Fragmento de lectura —
• • •
1 de diciembre del 2003
Bolivia, la democracia parlamentaria y la fobia de Zavaleta Mercado
Erick Fajardo Pozo
Rebelión
El Defensor del Pueblo es un cargo público creado en el gobierno del electo ex dictador Hugo Banzer, como una medida para recuperar la confianza que la ciudadanía había perdido en la devaluada administración de justicia. Pese a los recaudos de Banzer, que esperaba hacer del cargo un ralentizador del clima social y un placebo para la marginación, el Defensor del Pueblo se convirtió en eje de la interpelación y fiscalización ciudadana a los últimos dos gobiernos. Hoy, la democracia parlamentaria de los privilegiados pretende enajenar a la ciudadanía del único cargo público que la defiende y representa del abuso y la discriminación.
La pretensión del Parlamento Boliviano de imponer a Roxana Gentile como Defensora del Pueblo, demuestra existe una unidad monolítica de las élites nacionales encubierta detrás de la pretendida amenaza separatista del regionalismo y de la aparente diversidad de opciones programáticas que tratan de proyectar los partidos tradicionales de la política boliviana. Por encima de sus diferencias, las élites nacionales han decidido no por una Defensora del Pueblo cruceña, ni por una profesional con sendos títulos y galardones, sino simplemente por aquella de los 22 postulantes con quién guardan mayor identidad de clase y casta.
De entre decenas de candidatos al cargo, que ostentaban amplia identidad étnica y económica con la población boliviana, mayoritariamente indígena, el parlamento pretende elegir a una distinguida miembro de sociedad, ex Miss Bolivia, abogada con maestría en Administración de Empresas y miembro de una prominente familia oligarca cruceña.
¿Qué debió ser y qué es el Defensor del Pueblo?
• • •
Entradas de datos guardadas:
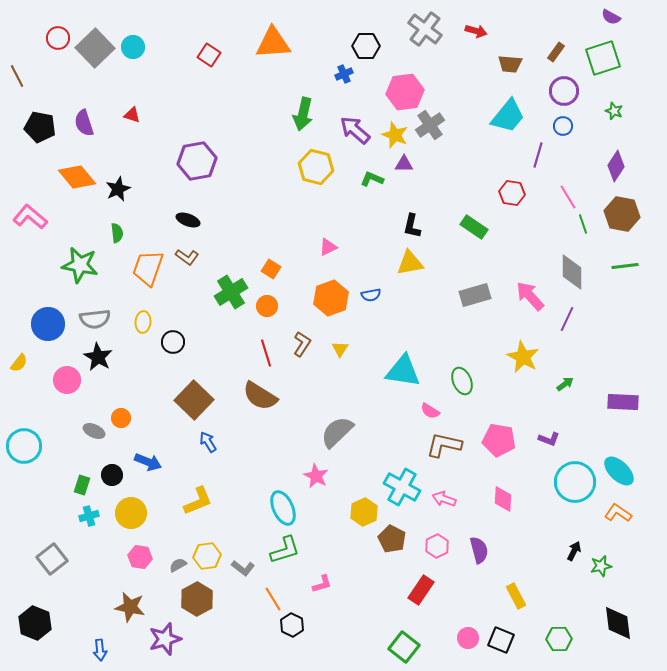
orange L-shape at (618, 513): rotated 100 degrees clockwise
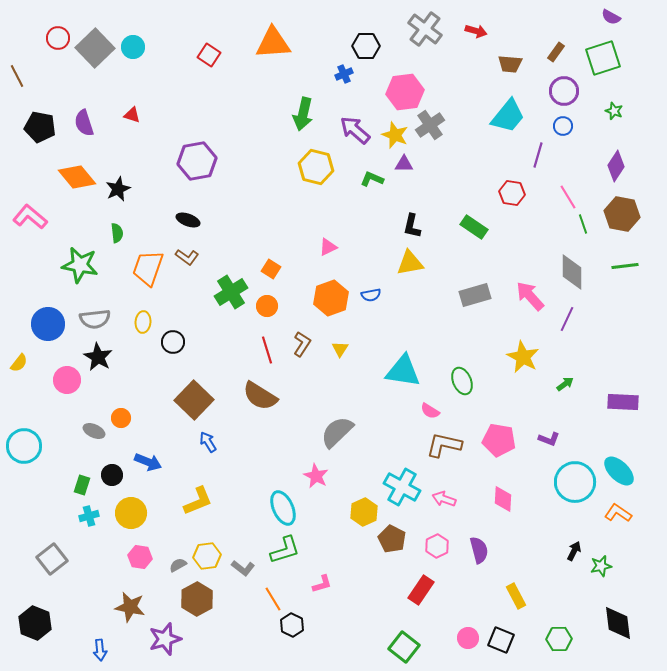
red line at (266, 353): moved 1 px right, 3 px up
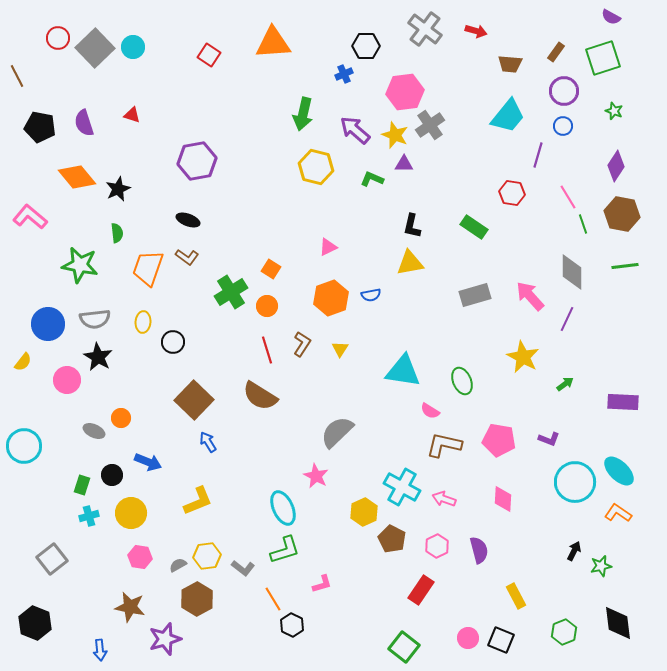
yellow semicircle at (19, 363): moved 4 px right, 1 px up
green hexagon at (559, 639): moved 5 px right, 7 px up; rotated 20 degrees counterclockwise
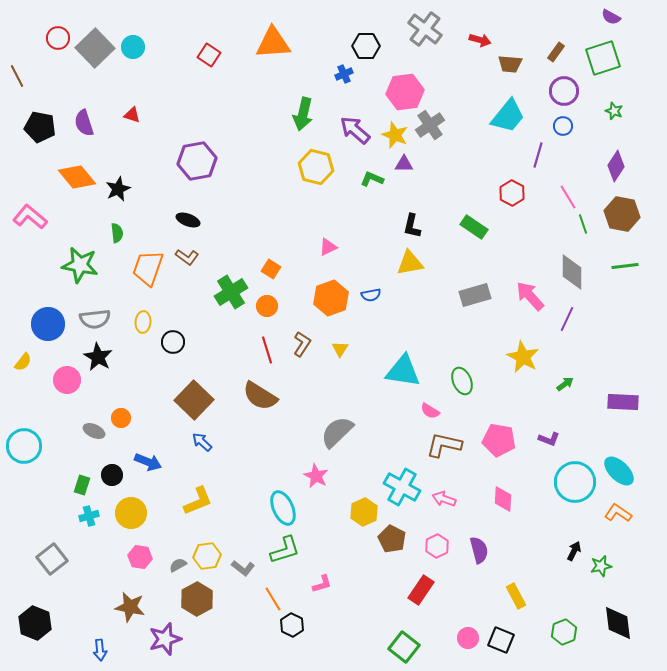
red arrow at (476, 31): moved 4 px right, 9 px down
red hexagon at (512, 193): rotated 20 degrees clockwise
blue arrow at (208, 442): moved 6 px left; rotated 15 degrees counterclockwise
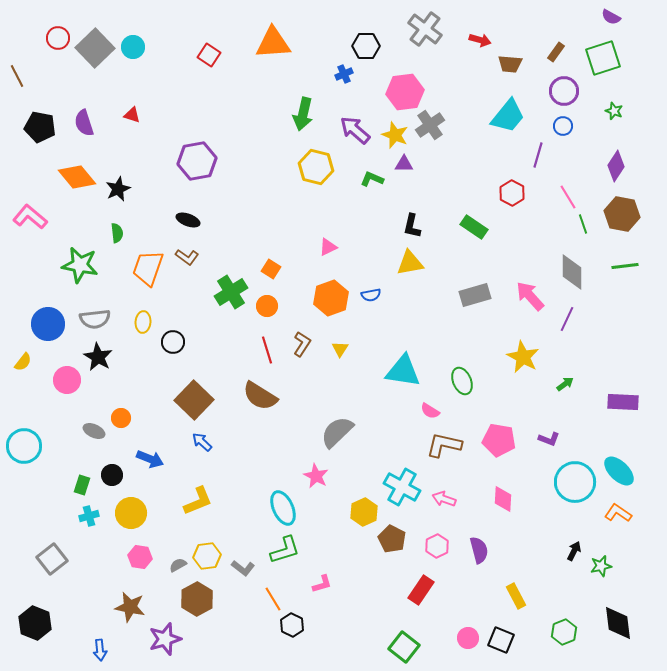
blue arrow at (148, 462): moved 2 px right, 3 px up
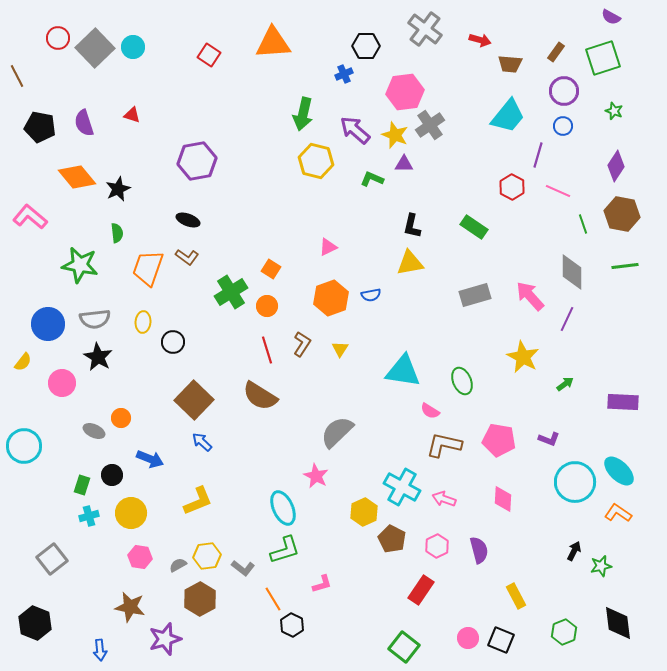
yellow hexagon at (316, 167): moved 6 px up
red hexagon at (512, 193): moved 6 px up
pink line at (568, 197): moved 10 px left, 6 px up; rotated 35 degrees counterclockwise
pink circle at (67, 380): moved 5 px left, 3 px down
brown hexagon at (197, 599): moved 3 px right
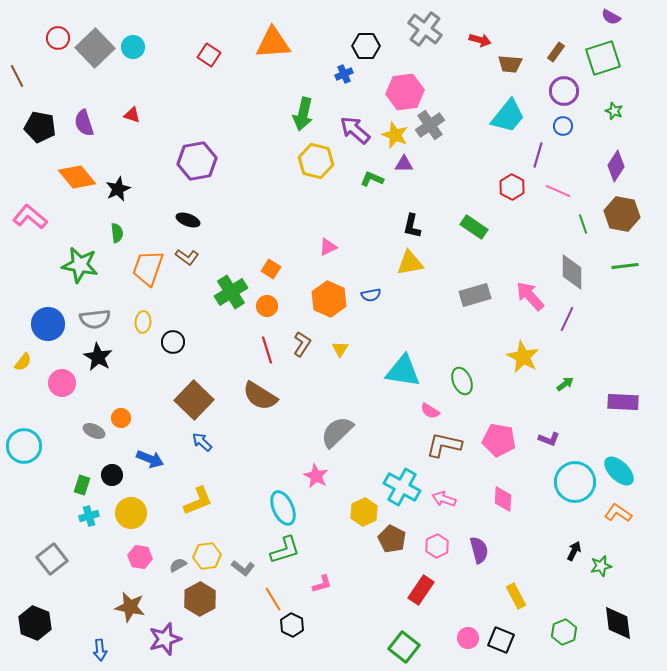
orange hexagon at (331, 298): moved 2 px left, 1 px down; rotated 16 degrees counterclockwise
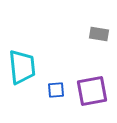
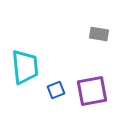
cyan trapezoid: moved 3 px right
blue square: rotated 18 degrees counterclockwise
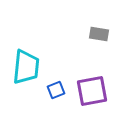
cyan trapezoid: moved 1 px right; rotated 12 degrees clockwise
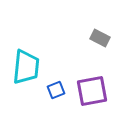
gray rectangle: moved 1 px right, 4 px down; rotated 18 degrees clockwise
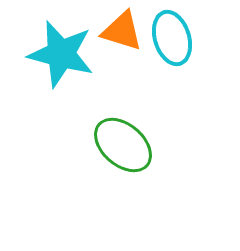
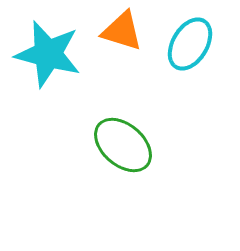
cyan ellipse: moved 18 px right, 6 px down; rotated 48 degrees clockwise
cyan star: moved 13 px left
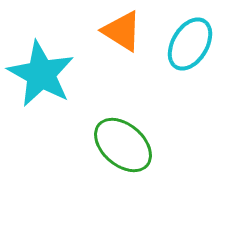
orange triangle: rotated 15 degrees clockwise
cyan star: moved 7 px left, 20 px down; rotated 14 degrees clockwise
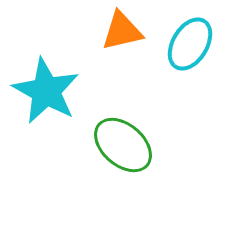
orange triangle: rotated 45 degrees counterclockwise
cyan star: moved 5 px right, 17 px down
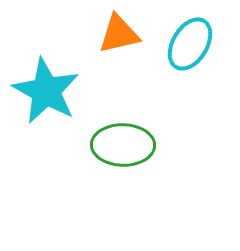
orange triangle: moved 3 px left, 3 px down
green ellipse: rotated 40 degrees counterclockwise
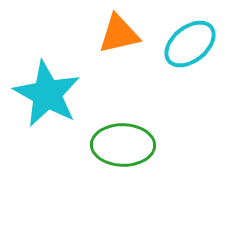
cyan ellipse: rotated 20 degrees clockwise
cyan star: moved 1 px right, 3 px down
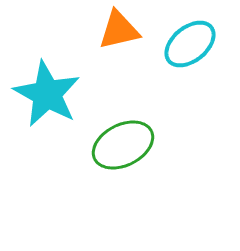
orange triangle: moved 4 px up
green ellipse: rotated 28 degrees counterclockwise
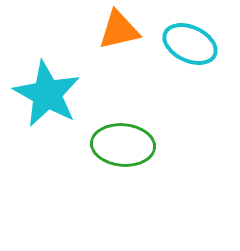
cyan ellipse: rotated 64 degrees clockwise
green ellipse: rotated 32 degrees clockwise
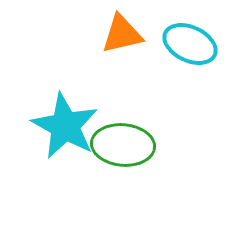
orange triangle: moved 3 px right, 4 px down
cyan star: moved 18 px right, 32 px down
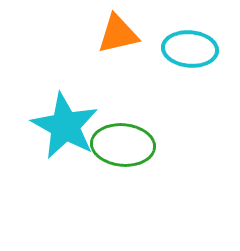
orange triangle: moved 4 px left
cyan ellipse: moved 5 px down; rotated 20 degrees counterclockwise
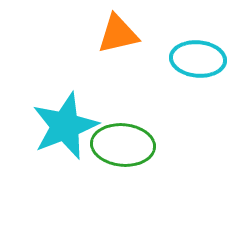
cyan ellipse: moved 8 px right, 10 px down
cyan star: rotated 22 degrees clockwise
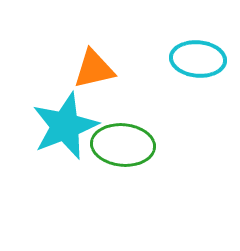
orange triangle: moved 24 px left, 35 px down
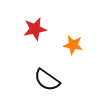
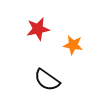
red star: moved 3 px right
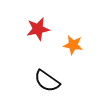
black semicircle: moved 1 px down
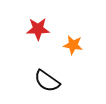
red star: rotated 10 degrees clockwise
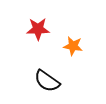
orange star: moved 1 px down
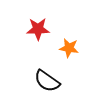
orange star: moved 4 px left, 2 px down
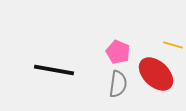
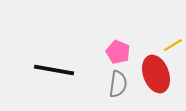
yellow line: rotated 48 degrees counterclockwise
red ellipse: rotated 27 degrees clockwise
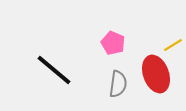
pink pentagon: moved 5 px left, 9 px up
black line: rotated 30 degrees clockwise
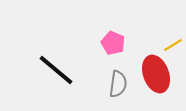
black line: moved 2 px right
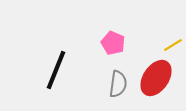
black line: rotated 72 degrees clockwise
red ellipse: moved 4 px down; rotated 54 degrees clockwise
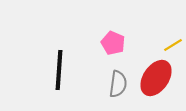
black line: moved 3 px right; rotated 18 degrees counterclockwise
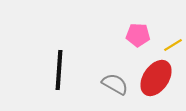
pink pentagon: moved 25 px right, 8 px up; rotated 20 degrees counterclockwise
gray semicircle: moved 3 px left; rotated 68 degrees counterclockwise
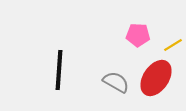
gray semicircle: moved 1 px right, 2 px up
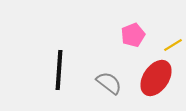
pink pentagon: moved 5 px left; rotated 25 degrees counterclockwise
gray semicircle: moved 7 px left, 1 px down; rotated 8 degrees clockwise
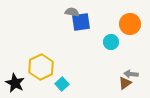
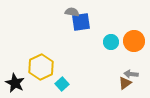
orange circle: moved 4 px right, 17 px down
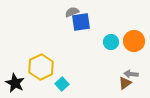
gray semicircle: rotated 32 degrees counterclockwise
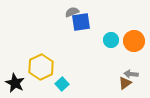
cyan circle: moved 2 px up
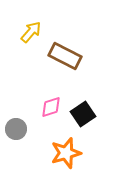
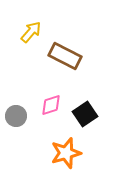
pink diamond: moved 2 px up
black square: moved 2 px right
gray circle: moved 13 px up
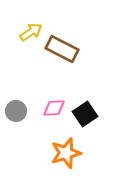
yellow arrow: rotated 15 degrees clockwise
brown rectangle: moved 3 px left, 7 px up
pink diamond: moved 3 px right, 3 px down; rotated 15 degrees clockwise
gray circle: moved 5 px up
• • •
Enunciado — En el artículo sobre el Defensor del Pueblo, el párrafo que empieza con «De entre decenas de candidatos» describe a la persona que el parlamento pretende elegir. Enumera cada una de esas descripciones. Los registros proceden de otra fuente.

Resultado —
- distinguida miembro de sociedad
- ex Miss Bolivia
- abogada con maestría en Administración de Empresas
- miembro de una prominente familia oligarca cruceña